Our Moldova mission team had a packing party tonight. No band, no party favors—not that kind of party, though we did eat some tacos. Tonight was our last chance to get together before we depart to divvy out supplies we’ll need to complete our mission. We are saving shipping charges by packing supplies in our personal luggage. Crazy things like heavy VGA power cords, silk fern leaves, fabric, lightbulbs, even a projector. If the TSA opens Erin’s bag, an entire jungle could pop out. The challenge is in equalizing the weight of the bags so that none of them goes over the 50 pound limit.

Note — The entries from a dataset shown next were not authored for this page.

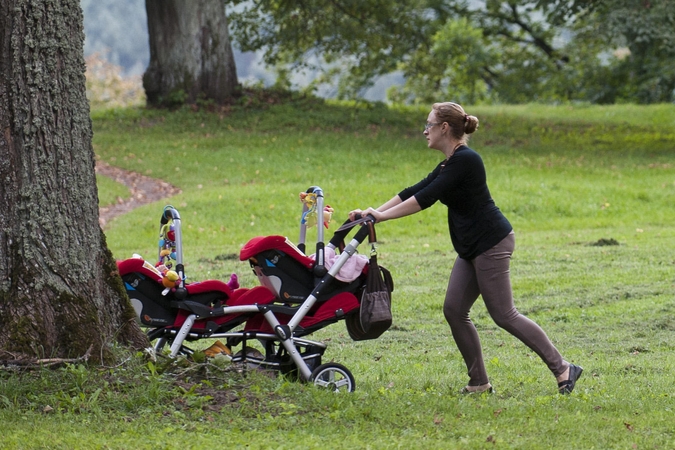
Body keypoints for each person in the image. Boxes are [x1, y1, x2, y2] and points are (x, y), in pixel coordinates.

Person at [349, 102, 582, 394]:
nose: (425, 131)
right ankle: (479, 383)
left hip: (491, 242)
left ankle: (562, 367)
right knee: (455, 309)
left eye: (429, 124)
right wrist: (373, 213)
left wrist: (381, 217)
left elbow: (427, 198)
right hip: (471, 246)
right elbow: (414, 190)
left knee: (504, 314)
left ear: (444, 128)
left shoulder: (467, 160)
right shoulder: (449, 162)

Over dinner I had an opportunity to vent my anxieties to the team. Today was spent reading countless horror stories of pickpockets and purse snatchers and other professional scammers. Yesterday I spent over an hour at Mori Luggage trying out every combo of purse, wallet, money belt, lanyard style passport holders, totes—you name it. Some with anti-theft wires, some with locks, and inflatable neck pillows for the plane ride. I bought one of each for my family to try.
Then on to buy ugly black shoes so that I won’t look like a typical American in white athletic shoes, because word on the street is that only we true red, white and blue patriots wear white sneakers, and that equals target for criminals. I picked up a pair of the ugliest shoes I’ve ever had—a cross between baseball cleats and bowling shoes. With the elastic waist traveler’s pants and those on my peds, I’ll look like Broom Hilda circa 1946 in a war-torn village. I think we agreed to throw fashion out the window. It’s a mission trip, we keep reminding ourselves, not a European vacation.

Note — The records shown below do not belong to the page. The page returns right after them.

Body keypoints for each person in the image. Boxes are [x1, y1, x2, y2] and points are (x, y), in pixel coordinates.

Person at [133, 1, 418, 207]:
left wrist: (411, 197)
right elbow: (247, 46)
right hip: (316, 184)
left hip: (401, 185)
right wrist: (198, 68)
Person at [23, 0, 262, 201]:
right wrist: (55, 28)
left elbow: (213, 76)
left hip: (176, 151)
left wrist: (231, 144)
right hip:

With that reminder, we discussed packing, and I’m pretty sure Super Stuffer Susan will fit her week’s worth of wear in a shoebox-size backpack, because her carry-on will be stocked with snacks. If she needs any shoes (besides her AMERICAN WHITE ONES), she can hit Erin up for some, because Erin’s making room for several styles amidst all the ferns—just in case.
One highlight of the night was resizing and packaging six-foot long bamboo screens, but the guys managed to find a saw at the church, reducing it by half, rolling it in brown paper and taping the daylights out of it. We dare TSA to tear that apart to see what’s inside. (I’ll probably regret that dare later.)
With all hands on deck, Michael logged on a spreadsheet who took what so that everything will be accounted and hopefully show up together at Meteora where we’ll fashion these odds and ends into something wonderful.
After circling up and praying together, we went our separate ways until we meet at the Atlanta airport three days from now. I expect a barrage of emails with last-minute ideas, information and questions, but I’m happy to report that much of the stress I felt earlier today subsided as a result of meeting together with the team.